[Opening Recorded data section]

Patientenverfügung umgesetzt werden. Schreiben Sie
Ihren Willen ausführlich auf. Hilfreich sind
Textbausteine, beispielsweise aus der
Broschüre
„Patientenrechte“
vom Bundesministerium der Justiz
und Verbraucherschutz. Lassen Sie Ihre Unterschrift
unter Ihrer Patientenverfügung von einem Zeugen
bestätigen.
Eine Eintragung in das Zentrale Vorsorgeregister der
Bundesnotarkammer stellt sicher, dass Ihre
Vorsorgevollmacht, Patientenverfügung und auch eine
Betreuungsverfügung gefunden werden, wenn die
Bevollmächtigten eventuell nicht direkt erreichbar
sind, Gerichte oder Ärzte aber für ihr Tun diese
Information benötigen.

[Closing Recorded data section]
[Opening Recorded data section]

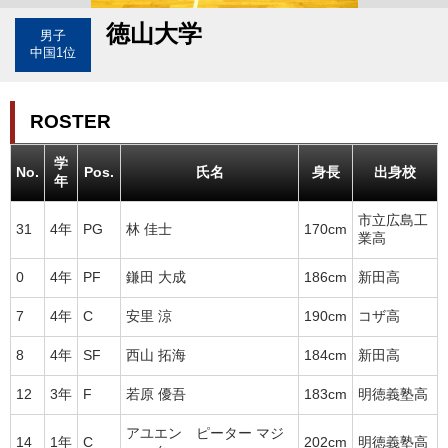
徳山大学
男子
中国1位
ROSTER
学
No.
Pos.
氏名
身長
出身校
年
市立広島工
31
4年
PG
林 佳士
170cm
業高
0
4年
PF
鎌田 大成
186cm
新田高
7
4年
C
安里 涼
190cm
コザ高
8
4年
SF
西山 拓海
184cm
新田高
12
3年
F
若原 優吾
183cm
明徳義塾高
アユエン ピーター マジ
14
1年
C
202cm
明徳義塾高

[Closing Recorded data section]
[Opening Recorded data section]

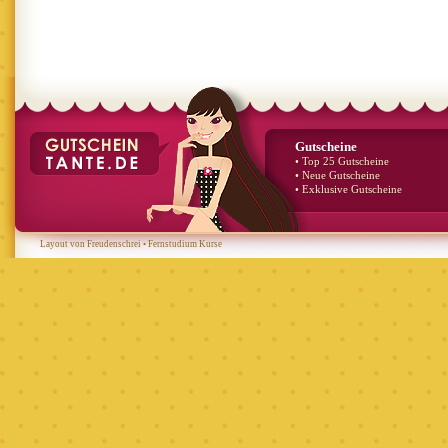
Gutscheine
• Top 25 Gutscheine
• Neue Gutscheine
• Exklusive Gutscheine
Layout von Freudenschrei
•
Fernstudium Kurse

[Closing Recorded data section]

#### Exercise
Copy out the rows from the line with "Patientenverfügung umgesetzt werden." up to and including the line with "bestätigen.", substituting "Notar" for "Zeugen" and keeping everything else the same.

#### Solution below
Patientenverfügung umgesetzt werden. Schreiben Sie
Ihren Willen ausführlich auf. Hilfreich sind
Textbausteine, beispielsweise aus der
Broschüre
„Patientenrechte“
vom Bundesministerium der Justiz
und Verbraucherschutz. Lassen Sie Ihre Unterschrift
unter Ihrer Patientenverfügung von einem Notar
bestätigen.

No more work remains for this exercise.